De Hoge Raad heeft zich hierover (nog) niet uitgelaten, zodat de praktijk het moest doen met de kantonrechters en in hoger beroep met de gerechtshoven. Blijken kantonrechters verdeeld met dit probleem om te gaan, de gerechtshoven wilden (op een enkele uitzondering na) van toepassing naar analogie niet weten. Tót de arresten van het Gerechtshof Den Haag van 14 oktober 2008. De kantonrechtersformule zal voortaan –indien het ontslag kennelijk onredelijk is- door dit hof als maatstaf worden genomen, minus 30%. Waarom minus 30%? Het hof verwijst hiervoor naar de verschillen tussen beide ontslagroutes. Eén van de argumenten is het feit dat na opzegging nog een opzegtermijn in acht moet worden genomen, terwijl dat bij ontbinding niet het geval is.
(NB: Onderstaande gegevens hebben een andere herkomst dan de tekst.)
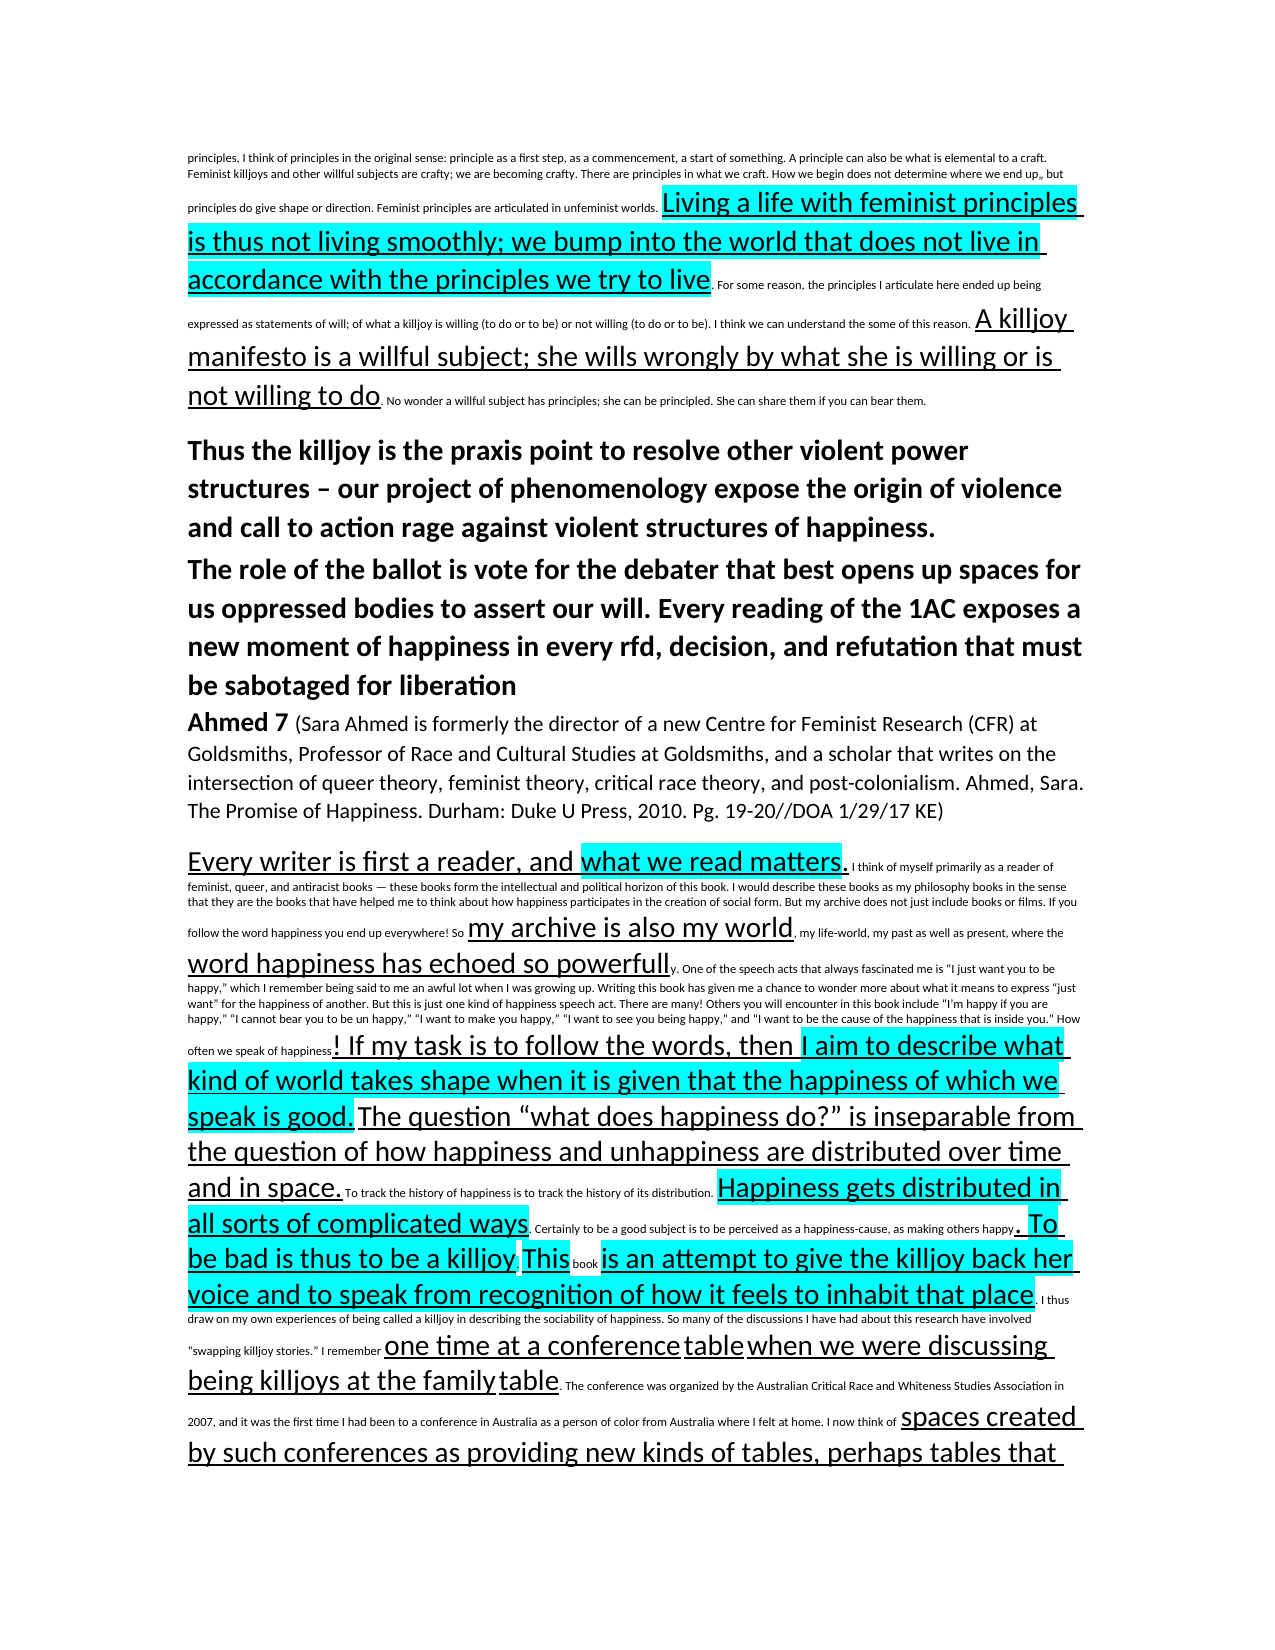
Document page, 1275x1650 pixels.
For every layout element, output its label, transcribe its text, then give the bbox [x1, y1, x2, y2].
Wat betekenen deze uitspraken voor de praktijk? Ik verwacht dat in kennelijk onredelijk ontslagprocedures vaak een beroep zal worden gedaan op deze uitspraken van het Gerechtshof Den Haag, in ieder geval in het hofressort Den Haag. Indien de werknemer stelt dat sprake is van een kennelijk onredelijke opzegging, hoeft dat echter niet altijd tot een procedure te leiden. Indien de werkgever inschat dat de werknemer mogelijk succes zou kunnen boeken in een kennelijk onredelijk ontslagprocedure, kan dat reden zijn voor een schikking. De uitspraken van het Gerechtshof Den Haag bieden partijen enig houvast in de onderhandeling. Zeker indien kantonrechters en andere gerechtshoven deze lijn zullen volgen. Of dit laatste ook zal gebeuren, is een kwestie van afwachten.